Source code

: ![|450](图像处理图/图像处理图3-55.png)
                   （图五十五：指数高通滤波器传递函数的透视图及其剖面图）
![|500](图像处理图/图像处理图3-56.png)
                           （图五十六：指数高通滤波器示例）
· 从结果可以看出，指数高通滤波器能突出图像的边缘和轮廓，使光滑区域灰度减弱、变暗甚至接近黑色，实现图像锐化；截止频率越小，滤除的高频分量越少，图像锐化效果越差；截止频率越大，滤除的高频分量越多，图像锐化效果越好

※ ※ ※

◆ Action item ◆
Convert the listing above into a JSON array of strings, one string for each line, with blank lines omitted.

◆ Exercise answer ◆
[
  "Source code",
  ": ![|450](图像处理图/图像处理图3-55.png)",
  "                   （图五十五：指数高通滤波器传递函数的透视图及其剖面图）",
  "![|500](图像处理图/图像处理图3-56.png)",
  "                           （图五十六：指数高通滤波器示例）",
  "· 从结果可以看出，指数高通滤波器能突出图像的边缘和轮廓，使光滑区域灰度减弱、变暗甚至接近黑色，实现图像锐化；截止频率越小，滤除的高频分量越少，图像锐化效果越差；截止频率越大，滤除的高频分量越多，图像锐化效果越好"
]